• [Using the information]
(A) Answer these from the memorial post:
(i) Where and when is the visitation?
(ii) What does the post ask people to do instead of sending flowers?
(iii) How old was one commenter when their mom's parents died?
(B) In the memorial post, why does one commenter expect Jordan and Cameron to value entries like this one someday?
(C) Write a continuation of the memorial post, starting after its last sentence.

• [Page excerpt]
I’m going to miss updating her digital photo frame and see her glowing pride of all of the new photos I posted for her.
I am so mad. I am so deeply sad. I’m crushed for the kids. I’m honored to have been with her in her final days… not for as long as I would have liked. But I’m so glad I could hold her hand a while longer. I was able to give her one more kiss and tell her I loved her.
Visitation is Monday, February 27th from 5pm to 8pm at Byrn Funeral Home in Mayfield, Kentucky. Funeral services are in the same location at 10am on Tuesday, February 28th. Instead of flowers, please consider donating to the American Cancer Society in honor of Jone Reeves.
I’ll miss you mom. Your family will be forever thankful for the deep love you shared with us. I know the kids are crushed. They miss you so very much.
I so feel all of your pain. A precious life lost to cancer & illness is really awful & words can’t describe the sorrow I feel for your family. May God’s comfort, peace and strength get each of you through this time. Cherish the beautiful memories…they never go away.
Hugs to all,
Duong
i’m so sorry. cancer does, indeed, suck very much. *hugs*
Jen, I’m so sorry to hear about your family’s loss. You’re so good about writing and blogging that you’ve maybe already done something similar, but when my mom’s parents died (I was 13), she wrote down all kinds of stories about her parents while they were fresh in her head. She gave them to me a few years ago, and I really treasure the time she took to preserve those memories. I know that Jordan and Cameron will feel the same way someday about entries like this one.
Thoughts are with you, Randy and the kids.
Jen, I’m so sorry for your loss. I know your children will always cherish their memories of having a wonderful grandmother like Jone. May God comfort you and bless you during this difficult time. You’ll be in my prayers.

• [Input data]
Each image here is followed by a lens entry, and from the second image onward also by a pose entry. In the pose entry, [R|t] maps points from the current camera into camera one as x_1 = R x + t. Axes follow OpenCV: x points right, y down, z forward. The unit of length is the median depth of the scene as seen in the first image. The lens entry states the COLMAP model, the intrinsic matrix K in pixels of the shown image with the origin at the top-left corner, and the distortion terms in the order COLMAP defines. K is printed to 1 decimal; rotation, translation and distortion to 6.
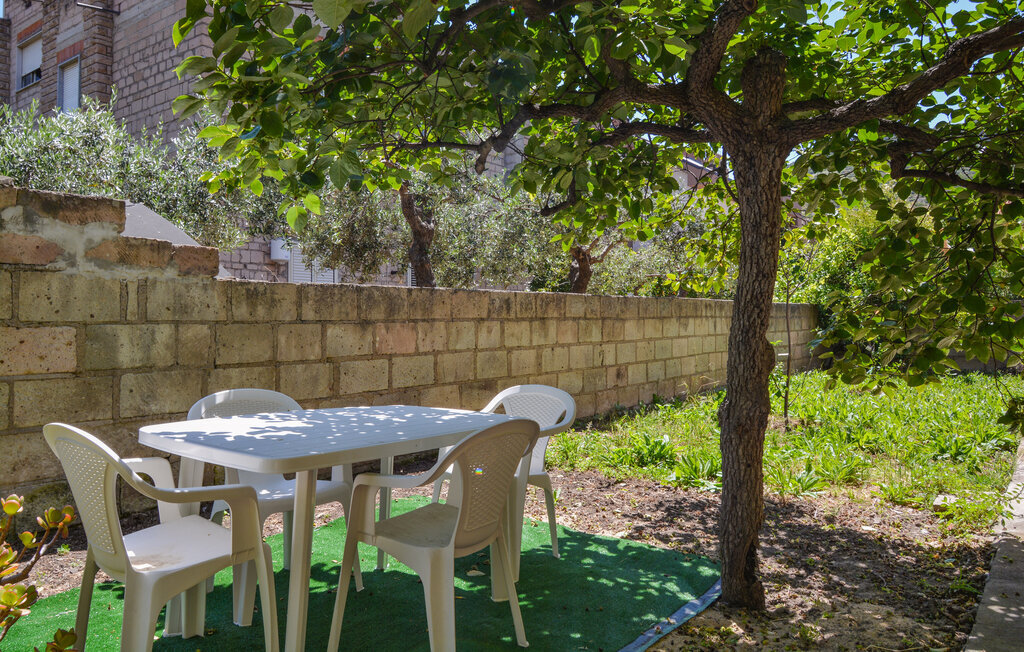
lens RADIAL K [[768.0, 0, 511.8], [0, 768.0, 324.9], [0, 0, 1]] dist [-0.005753, -0.002202]
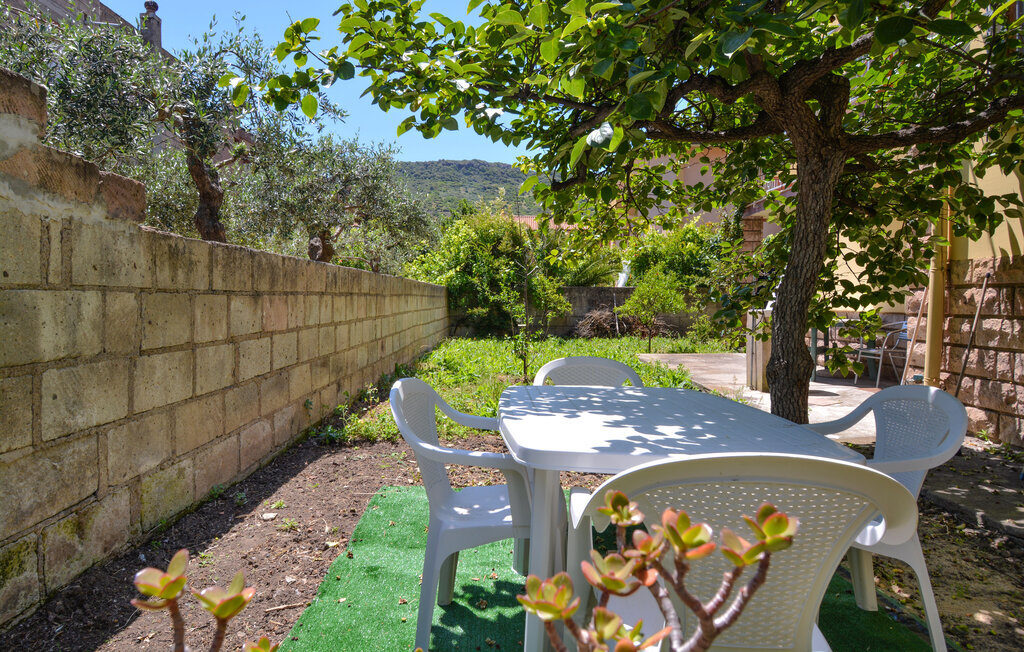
lens RADIAL K [[629.9, 0, 511.0], [0, 629.9, 322.9], [0, 0, 1]] dist [0.003214, -0.016105]
pose [[0.796166, -0.014166, 0.604913, -0.492743], [-0.003685, 0.999594, 0.028259, 0.009778], [-0.605067, -0.024728, 0.795790, 0.358077]]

• [Answers by item]
(A)
(i) Byrn Funeral Home in Mayfield, Kentucky, on Monday, February 27th, from 5pm to 8pm.
(ii) Consider donating to the American Cancer Society in honor of Jone Reeves.
(iii) 13.

(B) When that commenter's grandparents died, the commenter's mom wrote down stories about her parents while they were fresh in her head. She gave them to the commenter a few years ago, and the commenter treasures the time she took to preserve those memories, so the commenter expects Jordan and Cameron to feel the same way.

(C)
I am so sorry for the loss of a very special lady. One day I stopped my there to leave some homemade pimento cheese for Charles . Jone and I were talking and she was telling me all about her grandkids. Our prayers are with ya
Again, tears… this time at work. My heart is breaking for your family.
I’m so sorry for your family’s loss. It hurts to lose such a wonderful grandma. But, the cherished memories will never fade. God Bless you and your family….We will pray for strength for you all.
Hey Jen,
Like the tech guru you personally taught me to be, I have already reached out to you on FourSquare and Facebook. I also wanted to leave you a note on your blog, because I care. Your post was both so moving and touching. I never had the immense pleasure of meeting Mz. Jone, but your post did her justice. I now know she was a sweet, wonderful lady, always trying to keep up with the tech-savvy other Mrs. Reeves. What a character, she sounded so loving and genuine. I am so glad she was in your lives. I will be thinking about your family today.
–Christine
Sincere sympathy. Recently my mother passed. Nothing like that loss.
Also sorry I could not do a meet-up with at SXSW – I am just 50 mi so in SA.